§ Your task
Check every line of the entries below for "datum", and copy the lines that have it.

*** Opening of Data extracts ***

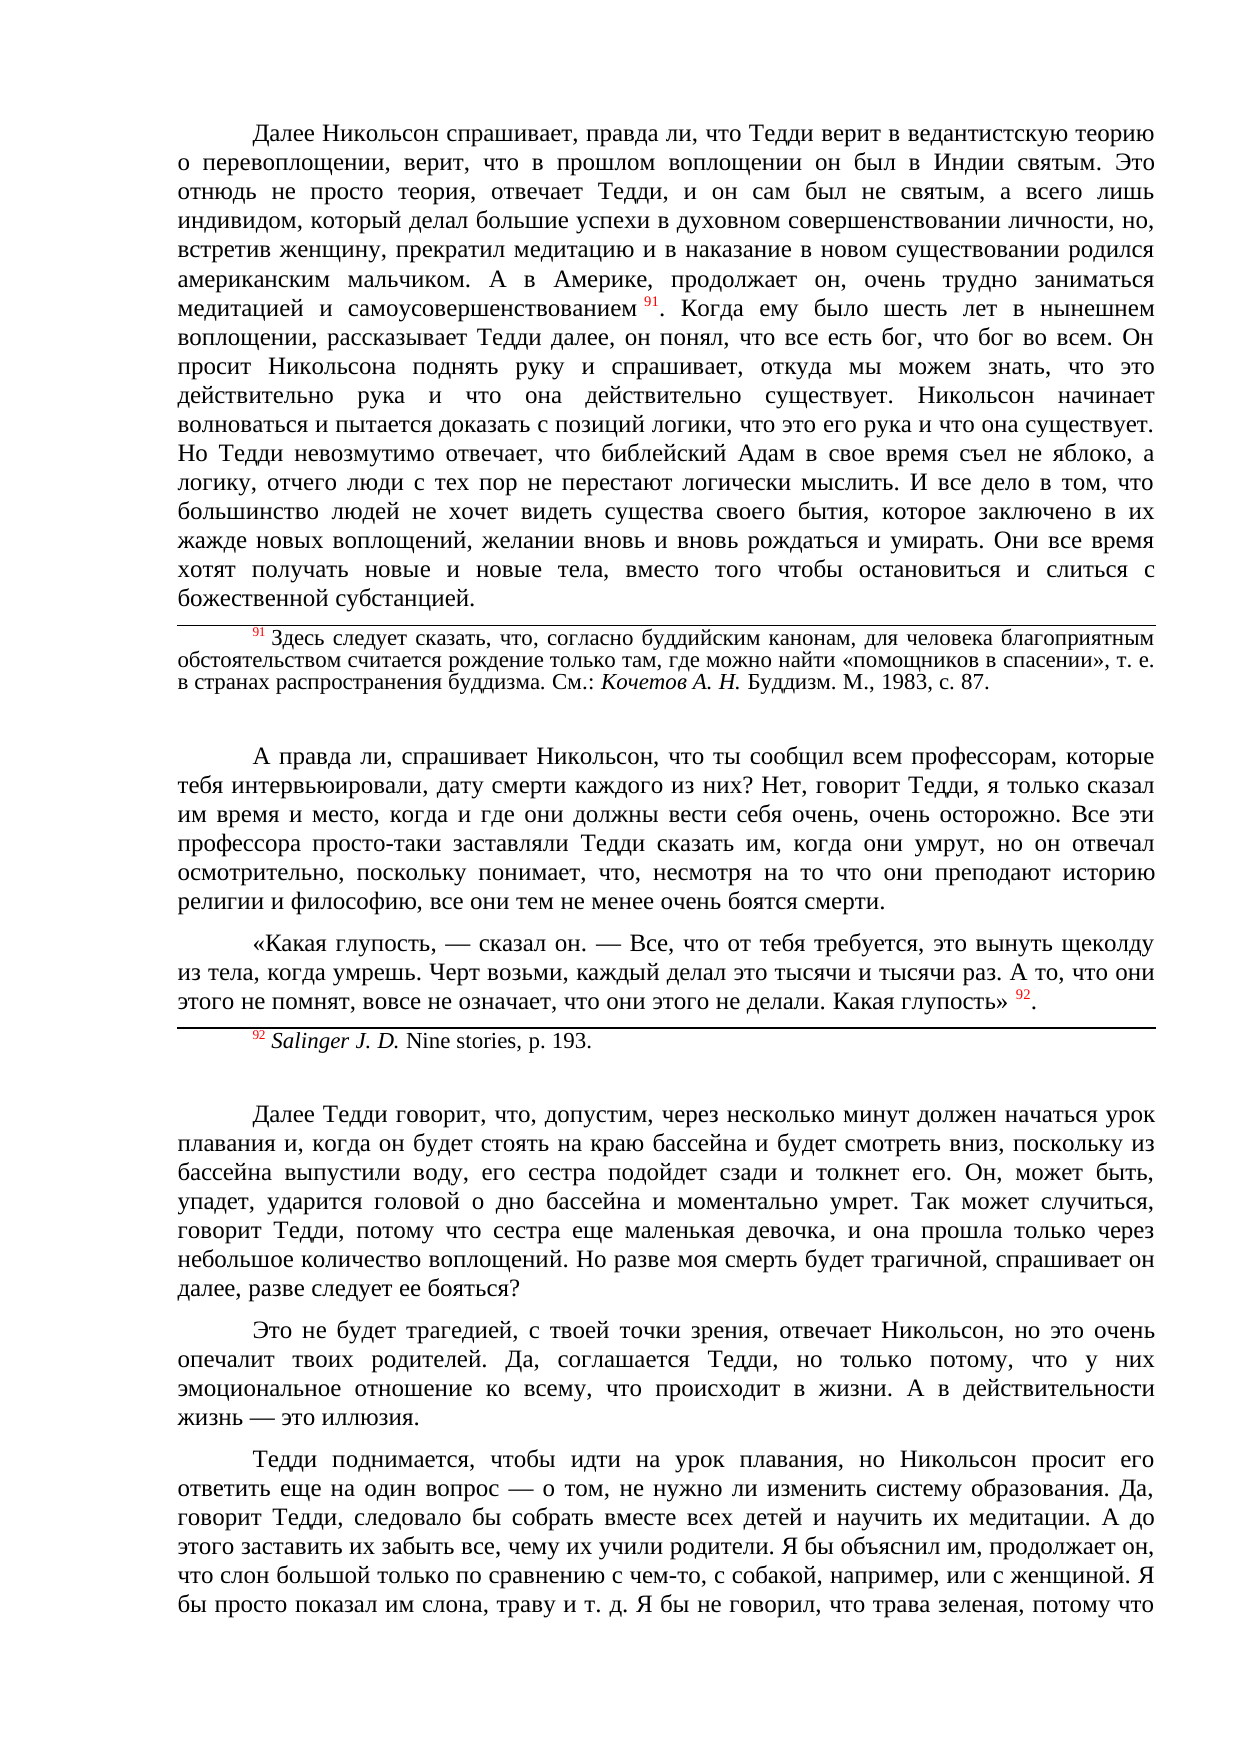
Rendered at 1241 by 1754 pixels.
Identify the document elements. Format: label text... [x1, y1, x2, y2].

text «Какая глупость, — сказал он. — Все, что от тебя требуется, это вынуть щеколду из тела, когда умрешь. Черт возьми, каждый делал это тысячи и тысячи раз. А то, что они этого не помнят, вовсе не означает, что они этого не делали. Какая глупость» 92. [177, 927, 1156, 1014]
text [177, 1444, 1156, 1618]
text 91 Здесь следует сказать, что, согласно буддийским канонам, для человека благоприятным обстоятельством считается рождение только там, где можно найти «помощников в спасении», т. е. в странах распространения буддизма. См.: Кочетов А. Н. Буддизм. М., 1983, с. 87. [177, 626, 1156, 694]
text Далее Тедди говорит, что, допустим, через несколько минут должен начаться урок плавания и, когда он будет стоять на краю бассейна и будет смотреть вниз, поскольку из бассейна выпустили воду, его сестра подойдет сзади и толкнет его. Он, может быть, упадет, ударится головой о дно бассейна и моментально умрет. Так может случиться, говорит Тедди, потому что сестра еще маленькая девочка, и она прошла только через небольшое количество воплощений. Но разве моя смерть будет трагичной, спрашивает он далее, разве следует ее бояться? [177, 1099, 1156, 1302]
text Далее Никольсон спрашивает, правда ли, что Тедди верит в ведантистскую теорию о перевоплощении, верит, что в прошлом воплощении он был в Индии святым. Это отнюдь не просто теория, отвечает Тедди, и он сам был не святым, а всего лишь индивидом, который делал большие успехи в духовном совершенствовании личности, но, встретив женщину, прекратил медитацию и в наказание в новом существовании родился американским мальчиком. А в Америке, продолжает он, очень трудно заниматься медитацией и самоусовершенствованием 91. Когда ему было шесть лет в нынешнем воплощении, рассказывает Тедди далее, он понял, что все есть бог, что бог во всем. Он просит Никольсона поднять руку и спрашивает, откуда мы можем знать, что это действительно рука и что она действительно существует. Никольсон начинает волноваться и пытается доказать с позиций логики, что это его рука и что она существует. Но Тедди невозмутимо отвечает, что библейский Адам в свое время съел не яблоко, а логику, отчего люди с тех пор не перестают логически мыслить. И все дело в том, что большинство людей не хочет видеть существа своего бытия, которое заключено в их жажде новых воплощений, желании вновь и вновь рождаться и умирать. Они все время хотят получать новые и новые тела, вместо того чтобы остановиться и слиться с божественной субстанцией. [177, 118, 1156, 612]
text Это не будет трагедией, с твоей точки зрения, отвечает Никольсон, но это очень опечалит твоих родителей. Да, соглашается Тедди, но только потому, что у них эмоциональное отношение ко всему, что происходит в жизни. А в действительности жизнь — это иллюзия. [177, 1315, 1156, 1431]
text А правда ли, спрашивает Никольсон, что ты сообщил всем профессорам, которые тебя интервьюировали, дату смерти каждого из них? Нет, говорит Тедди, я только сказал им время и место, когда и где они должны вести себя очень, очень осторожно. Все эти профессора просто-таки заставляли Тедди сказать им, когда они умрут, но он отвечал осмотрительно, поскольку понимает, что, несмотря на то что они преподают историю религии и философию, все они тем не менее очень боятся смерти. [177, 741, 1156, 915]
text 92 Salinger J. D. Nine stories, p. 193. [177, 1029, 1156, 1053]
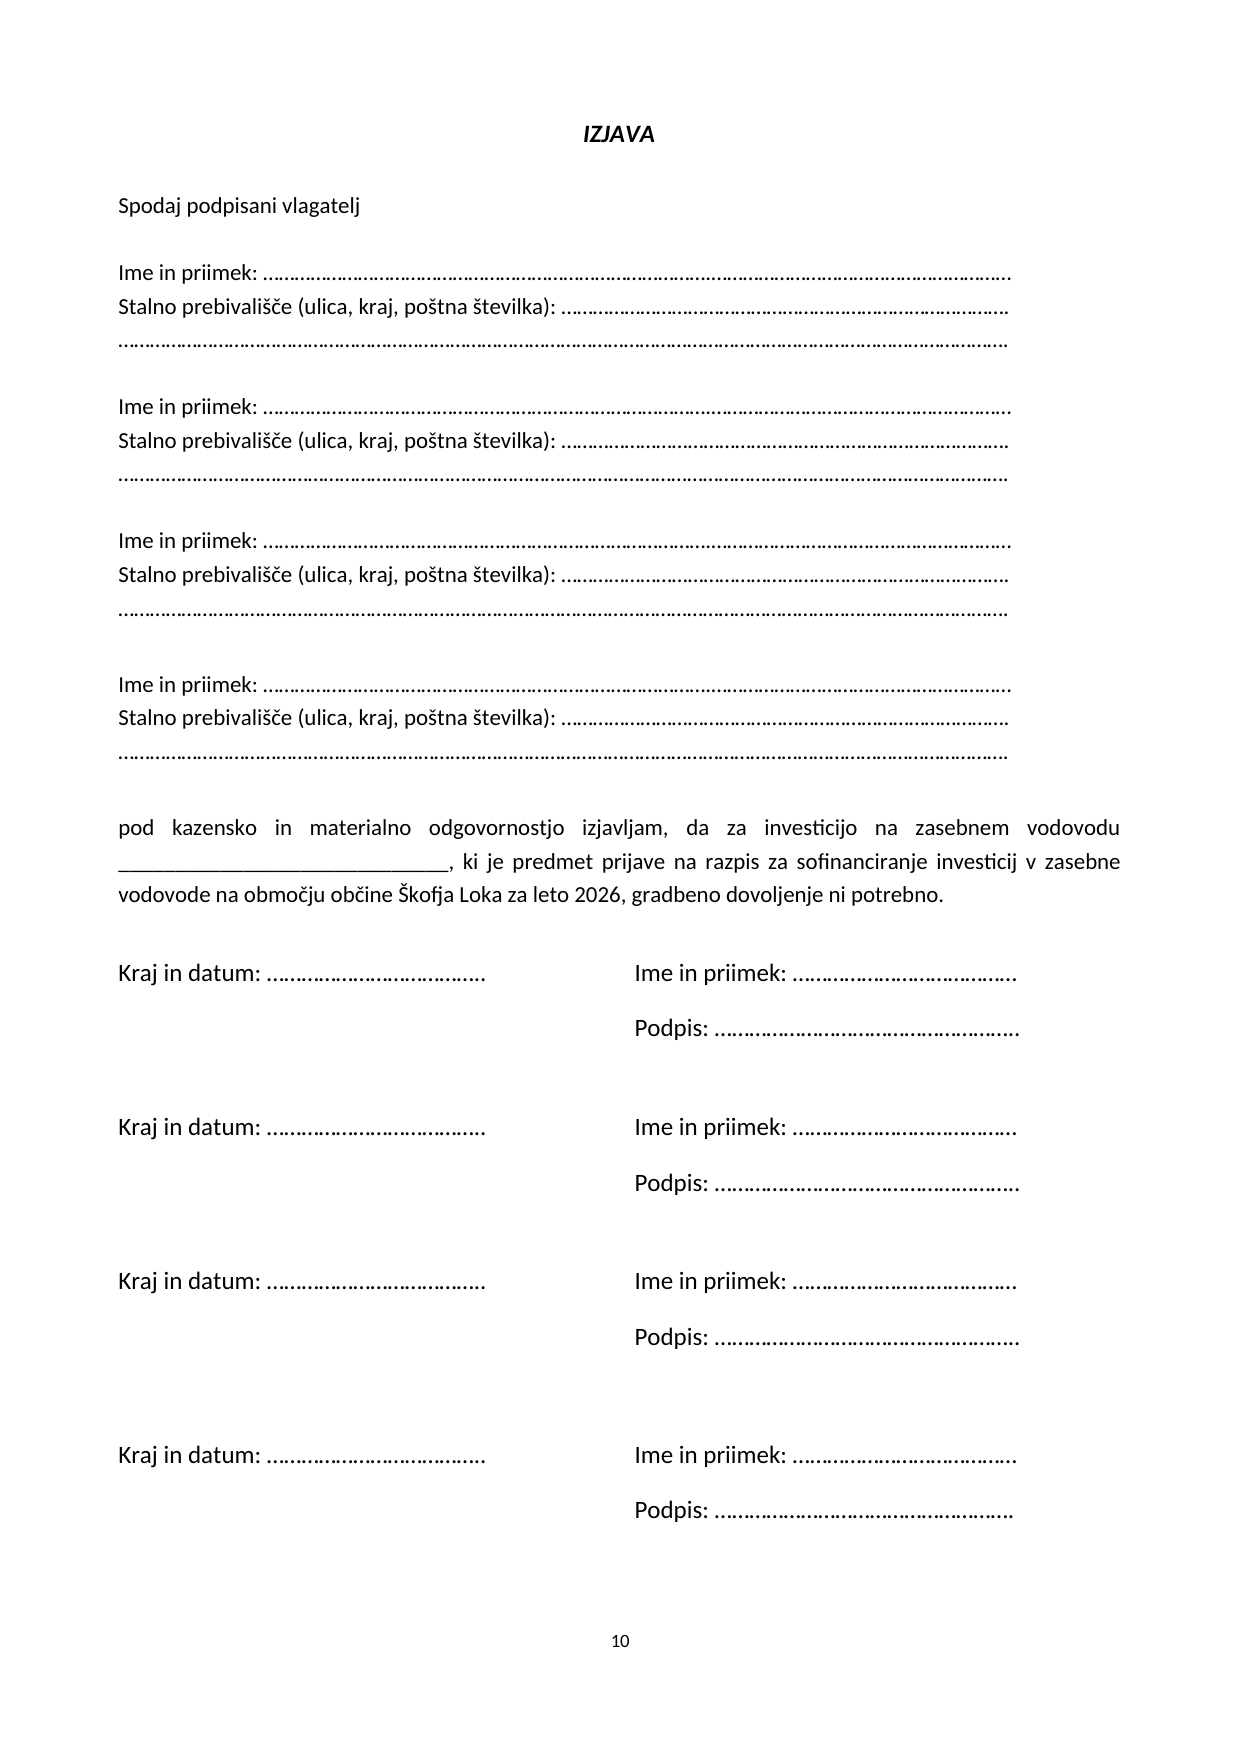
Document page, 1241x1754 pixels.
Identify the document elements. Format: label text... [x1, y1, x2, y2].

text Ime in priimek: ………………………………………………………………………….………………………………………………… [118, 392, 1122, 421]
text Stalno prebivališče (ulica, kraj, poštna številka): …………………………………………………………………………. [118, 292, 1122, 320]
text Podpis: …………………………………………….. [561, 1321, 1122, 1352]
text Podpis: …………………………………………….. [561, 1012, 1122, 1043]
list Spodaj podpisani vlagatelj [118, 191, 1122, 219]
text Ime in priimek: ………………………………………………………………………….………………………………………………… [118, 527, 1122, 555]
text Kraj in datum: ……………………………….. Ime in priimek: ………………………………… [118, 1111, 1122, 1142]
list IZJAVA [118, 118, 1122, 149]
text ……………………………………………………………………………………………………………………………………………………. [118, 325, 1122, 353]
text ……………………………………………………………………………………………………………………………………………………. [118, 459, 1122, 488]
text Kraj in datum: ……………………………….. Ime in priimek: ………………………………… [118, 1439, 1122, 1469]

*** Close of Data extracts ***

§ Response area
text Kraj in datum: ……………………………….. Ime in priimek: ………………………………… [118, 1111, 1122, 1142]
text Kraj in datum: ……………………………….. Ime in priimek: ………………………………… [118, 1439, 1122, 1469]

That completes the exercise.